İspanya iç savasının en kanlı günlerinde meşhur Guernica tablosunun da sergilendiği, 1937 Paris Evrensel Fuarı’nda İspanyol Cumhuriyeti Pavyonu’nun girişine konan Picasso’nun “elinde vazo tutan kadın” heykelinin bir replikası mezar taşı olarak önümüzde duruyordu. Heykelin altında Pablo Picasso ile 15 Ekim 1986’da yine aynı Vauvenargue Şatosu’nun parkında sabaha karşı beynine kurşun sıkarak intihar eden son karısı Jacqueline yan yana yatıyorlardı.

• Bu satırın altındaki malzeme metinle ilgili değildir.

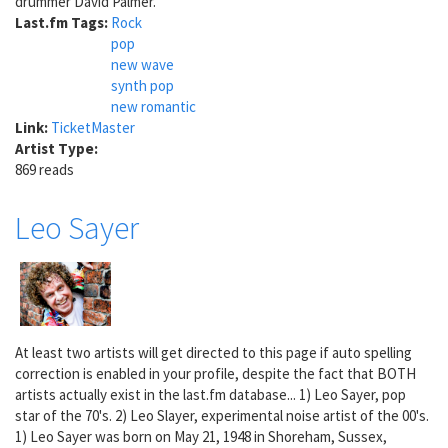
drummer David Palmer.
Last.fm Tags:
Rock
pop
new wave
synth pop
new romantic
Link:
TicketMaster
Artist Type:
869 reads
Leo Sayer
At least two artists will get directed to this page if auto spelling
correction is enabled in your profile, despite the fact that BOTH
artists actually exist in the last.fm database... 1) Leo Sayer, pop
star of the 70's. 2) Leo Slayer, experimental noise artist of the 00's.
1) Leo Sayer was born on May 21, 1948 in Shoreham, Sussex,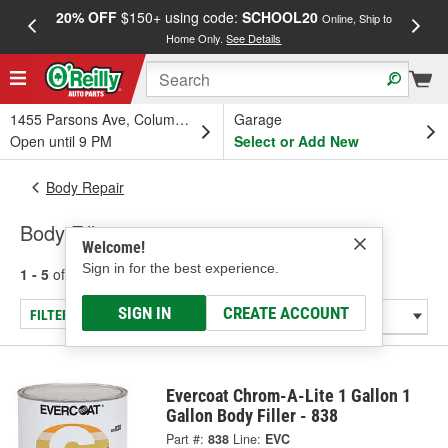
20% OFF
$150+ using code:
SCHOOL20
FREE
Online, Ship to
Home Only.
See Details
a
1455 Parsons Ave, Columbus, OH
Garage
Open until 9 PM
Select or Add New
Body Repair
Body Fillers
Welcome!
Sign in for the best experience.
1 - 5
of
5
results for
Body Fillers
SIGN IN
CREATE ACCOUNT
FILTER/REFINE
Evercoat Chrom-A-Lite 1 Gallon 1
Gallon Body Filler - 838
Part #:
838
Line:
EVC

Aslında Picasso bu şatoda en fazla üç yıl kalmış. Hem kendi hem de başka ressamların paha biçilmez tablolarından oluşan dev resim koleksiyonunu buraya taşımış. Pablo Picasso’nun Vauvenargue’daki çalışmaları sırasında yaptığı resimler sanatçının Akdeniz bitki örtüsünün o kendine has koyu yeşil rengini cömertçe kullandığı bir dönemini temsil ediyor. Koleksiyon ise şimdi Paris’teki Picasso müzesini dolduruyor.

Lanetli Şato’nun hikayesi
Şatoya “lanetli şato” demek mümkün. Oldukça sert bir mizaca sahip Jacqueline Picasso, daha önce Picasso’nun tek resmi nikahlı kadını Olga’dan olma büyük oğlu Paulo dışında diğer hiçbir akrabasının şatoyu ve mezarı ziyaret etmesine izin vermemiş. Cenaze için ellerinde çiçekler olduğu halde gelen diğer tüm çocukları, torunları, çocuklarının anneleri çelenkleri köyün mezarlığına bırakıp oradan ayrılmak zorunda kalmışlar. Ve bugüne kadar da ayaklarını şatodan içeri atmaları mümkün olmamış. Jacqueline’in ölümünden sonra şato, ilk kocasından olma kızına miras kalmış.
Geçtiğimiz günlerde başlayan ancak çok az kişinin yararlanabildiği kontrollü ziyaretler, gazeteci Pepita Dupont ile Catherine Hutin arasında görülen ve büyük yankı uyandıran bir davanın yan ürünü. Kültürel bir mirası ihmalle suçlanan Catherine Hutin’in bütün bu suçlamalara cevaben nihayet verebildiği şatoyu ziyaretçilere açma kararı, köyün idari olarak bağlı olduğu Aix-En-Provence kentinde açılması planlanan “Picasso-Cezanne” sergisi ile bir arada hayata geçiriliyor. 

Picasso’nun “tek ve yalnız” ustası
Paris’te açılıp geçen Şubat’ta sona eren “Picasso ve Ustaları” sergisi, Picasso’nun diğer ressamlarla olan sürekli sanatsal alışverişini net biçimde ortaya koymuştu. Empresyonizmden 20’nci yüzyılın “modern” sanatına geçişin simgesi sayılan Paul Cezanne (1839-1906), tabii ki Picasso’nun ustaları arasında belirtiliyordu. Picasso’nun Cezanne’dan söz ederken, “tek ve yalnız ustam” dediği biliniyor. 25 Mayıs’ta Aix-En-Provence’te başlayan sergi ise Picasso’nun sanatı üzerinde Cezanne’ın etkilerini çeşitli yönleriyle inceliyor, iki sanat ustasının yapıtlarını aynı mekanlarda bir araya getirerek ilişkiyi gün ışığına çıkarıyor. Picasso-Cezanne karşılaşması, kuşkusuz önümüzdeki yaz aylarının en önemli sanat etkinliklerinden biri olacak Fransa’da.